To do — Transcribe every line of text in the material verbatim, keeping the original line breaks and order.
|---|
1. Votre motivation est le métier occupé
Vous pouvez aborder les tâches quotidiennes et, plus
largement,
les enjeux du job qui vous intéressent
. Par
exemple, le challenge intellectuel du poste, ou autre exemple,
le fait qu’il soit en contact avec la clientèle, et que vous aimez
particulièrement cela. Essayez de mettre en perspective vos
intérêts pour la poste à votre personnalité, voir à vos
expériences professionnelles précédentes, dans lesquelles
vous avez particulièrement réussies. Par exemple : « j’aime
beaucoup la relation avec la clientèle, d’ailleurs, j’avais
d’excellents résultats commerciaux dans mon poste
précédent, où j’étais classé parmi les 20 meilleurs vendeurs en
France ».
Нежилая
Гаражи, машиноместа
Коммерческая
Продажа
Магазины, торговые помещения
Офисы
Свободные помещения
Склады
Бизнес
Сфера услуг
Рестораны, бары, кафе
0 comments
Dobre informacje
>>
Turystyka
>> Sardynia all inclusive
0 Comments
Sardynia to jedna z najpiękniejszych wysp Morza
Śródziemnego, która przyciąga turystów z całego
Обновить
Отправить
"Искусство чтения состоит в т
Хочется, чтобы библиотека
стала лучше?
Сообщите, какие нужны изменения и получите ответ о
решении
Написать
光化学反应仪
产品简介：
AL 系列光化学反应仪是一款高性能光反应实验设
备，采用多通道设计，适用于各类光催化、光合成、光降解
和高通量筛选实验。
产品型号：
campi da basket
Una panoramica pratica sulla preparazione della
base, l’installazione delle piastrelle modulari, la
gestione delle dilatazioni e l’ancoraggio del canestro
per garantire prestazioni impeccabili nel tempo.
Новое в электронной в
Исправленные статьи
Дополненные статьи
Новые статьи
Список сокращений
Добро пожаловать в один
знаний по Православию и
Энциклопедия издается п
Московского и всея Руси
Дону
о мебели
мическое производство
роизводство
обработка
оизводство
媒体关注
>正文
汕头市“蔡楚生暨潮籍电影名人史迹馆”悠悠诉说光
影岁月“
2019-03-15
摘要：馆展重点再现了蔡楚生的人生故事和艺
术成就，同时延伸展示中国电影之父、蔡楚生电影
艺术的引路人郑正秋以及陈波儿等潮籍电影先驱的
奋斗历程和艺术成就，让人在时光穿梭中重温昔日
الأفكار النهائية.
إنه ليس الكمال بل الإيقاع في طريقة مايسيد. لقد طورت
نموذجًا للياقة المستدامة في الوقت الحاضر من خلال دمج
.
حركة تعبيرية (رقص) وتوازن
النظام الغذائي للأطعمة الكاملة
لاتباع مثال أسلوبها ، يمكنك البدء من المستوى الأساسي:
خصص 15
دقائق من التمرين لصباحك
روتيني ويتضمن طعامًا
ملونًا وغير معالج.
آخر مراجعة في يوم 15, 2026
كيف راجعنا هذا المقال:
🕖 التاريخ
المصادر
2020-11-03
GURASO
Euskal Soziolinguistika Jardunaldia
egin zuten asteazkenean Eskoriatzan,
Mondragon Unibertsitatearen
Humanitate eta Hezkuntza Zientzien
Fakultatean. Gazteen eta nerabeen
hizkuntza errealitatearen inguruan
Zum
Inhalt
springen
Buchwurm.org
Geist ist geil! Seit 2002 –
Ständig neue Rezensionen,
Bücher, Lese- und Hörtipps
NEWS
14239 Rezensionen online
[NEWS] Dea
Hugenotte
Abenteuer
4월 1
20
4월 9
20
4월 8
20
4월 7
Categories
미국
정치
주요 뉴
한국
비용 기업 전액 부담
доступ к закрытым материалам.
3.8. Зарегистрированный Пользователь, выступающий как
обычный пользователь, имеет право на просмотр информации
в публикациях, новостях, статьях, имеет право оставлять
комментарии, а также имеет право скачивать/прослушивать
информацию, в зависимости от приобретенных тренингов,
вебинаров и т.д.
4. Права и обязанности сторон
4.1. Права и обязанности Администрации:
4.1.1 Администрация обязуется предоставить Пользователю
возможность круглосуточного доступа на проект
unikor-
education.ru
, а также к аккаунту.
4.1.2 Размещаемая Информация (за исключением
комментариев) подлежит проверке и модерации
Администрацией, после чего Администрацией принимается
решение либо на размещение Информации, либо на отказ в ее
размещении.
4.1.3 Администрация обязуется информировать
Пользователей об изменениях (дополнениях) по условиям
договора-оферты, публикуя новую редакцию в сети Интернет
|---|
Result —
1. Votre motivation est le métier occupé
Vous pouvez aborder les tâches quotidiennes et, plus
largement,
les enjeux du job qui vous intéressent
. Par
exemple, le challenge intellectuel du poste, ou autre exemple,
le fait qu’il soit en contact avec la clientèle, et que vous aimez
particulièrement cela. Essayez de mettre en perspective vos
intérêts pour la poste à votre personnalité, voir à vos
expériences professionnelles précédentes, dans lesquelles
vous avez particulièrement réussies. Par exemple : « j’aime
beaucoup la relation avec la clientèle, d’ailleurs, j’avais
d’excellents résultats commerciaux dans mon poste
précédent, où j’étais classé parmi les 20 meilleurs vendeurs en
France ».
Нежилая
Гаражи, машиноместа
Коммерческая
Продажа
Магазины, торговые помещения
Офисы
Свободные помещения
Склады
Бизнес
Сфера услуг
Рестораны, бары, кафе
0 comments
Dobre informacje
>>
Turystyka
>> Sardynia all inclusive
0 Comments
Sardynia to jedna z najpiękniejszych wysp Morza
Śródziemnego, która przyciąga turystów z całego
Обновить
Отправить
"Искусство чтения состоит в т
Хочется, чтобы библиотека
стала лучше?
Сообщите, какие нужны изменения и получите ответ о
решении
Написать
光化学反应仪
产品简介：
AL 系列光化学反应仪是一款高性能光反应实验设
备，采用多通道设计，适用于各类光催化、光合成、光降解
和高通量筛选实验。
产品型号：
campi da basket
Una panoramica pratica sulla preparazione della
base, l’installazione delle piastrelle modulari, la
gestione delle dilatazioni e l’ancoraggio del canestro
per garantire prestazioni impeccabili nel tempo.
Новое в электронной в
Исправленные статьи
Дополненные статьи
Новые статьи
Список сокращений
Добро пожаловать в один
знаний по Православию и
Энциклопедия издается п
Московского и всея Руси
Дону
о мебели
мическое производство
роизводство
обработка
оизводство
媒体关注
>正文
汕头市“蔡楚生暨潮籍电影名人史迹馆”悠悠诉说光
影岁月“
2019-03-15
摘要：馆展重点再现了蔡楚生的人生故事和艺
术成就，同时延伸展示中国电影之父、蔡楚生电影
艺术的引路人郑正秋以及陈波儿等潮籍电影先驱的
奋斗历程和艺术成就，让人在时光穿梭中重温昔日
الأفكار النهائية.
إنه ليس الكمال بل الإيقاع في طريقة مايسيد. لقد طورت
نموذجًا للياقة المستدامة في الوقت الحاضر من خلال دمج
.
حركة تعبيرية (رقص) وتوازن
النظام الغذائي للأطعمة الكاملة
لاتباع مثال أسلوبها ، يمكنك البدء من المستوى الأساسي:
خصص 15
دقائق من التمرين لصباحك
روتيني ويتضمن طعامًا
ملونًا وغير معالج.
آخر مراجعة في يوم 15, 2026
كيف راجعنا هذا المقال:
🕖 التاريخ
المصادر
2020-11-03
GURASO
Euskal Soziolinguistika Jardunaldia
egin zuten asteazkenean Eskoriatzan,
Mondragon Unibertsitatearen
Humanitate eta Hezkuntza Zientzien
Fakultatean. Gazteen eta nerabeen
hizkuntza errealitatearen inguruan
Zum
Inhalt
springen
Buchwurm.org
Geist ist geil! Seit 2002 –
Ständig neue Rezensionen,
Bücher, Lese- und Hörtipps
NEWS
14239 Rezensionen online
[NEWS] Dea
Hugenotte
Abenteuer
4월 1
20
4월 9
20
4월 8
20
4월 7
Categories
미국
정치
주요 뉴
한국
비용 기업 전액 부담
доступ к закрытым материалам.
3.8. Зарегистрированный Пользователь, выступающий как
обычный пользователь, имеет право на просмотр информации
в публикациях, новостях, статьях, имеет право оставлять
комментарии, а также имеет право скачивать/прослушивать
информацию, в зависимости от приобретенных тренингов,
вебинаров и т.д.
4. Права и обязанности сторон
4.1. Права и обязанности Администрации:
4.1.1 Администрация обязуется предоставить Пользователю
возможность круглосуточного доступа на проект
unikor-
education.ru
, а также к аккаунту.
4.1.2 Размещаемая Информация (за исключением
комментариев) подлежит проверке и модерации
Администрацией, после чего Администрацией принимается
решение либо на размещение Информации, либо на отказ в ее
размещении.
4.1.3 Администрация обязуется информировать
Пользователей об изменениях (дополнениях) по условиям
договора-оферты, публикуя новую редакцию в сети Интернет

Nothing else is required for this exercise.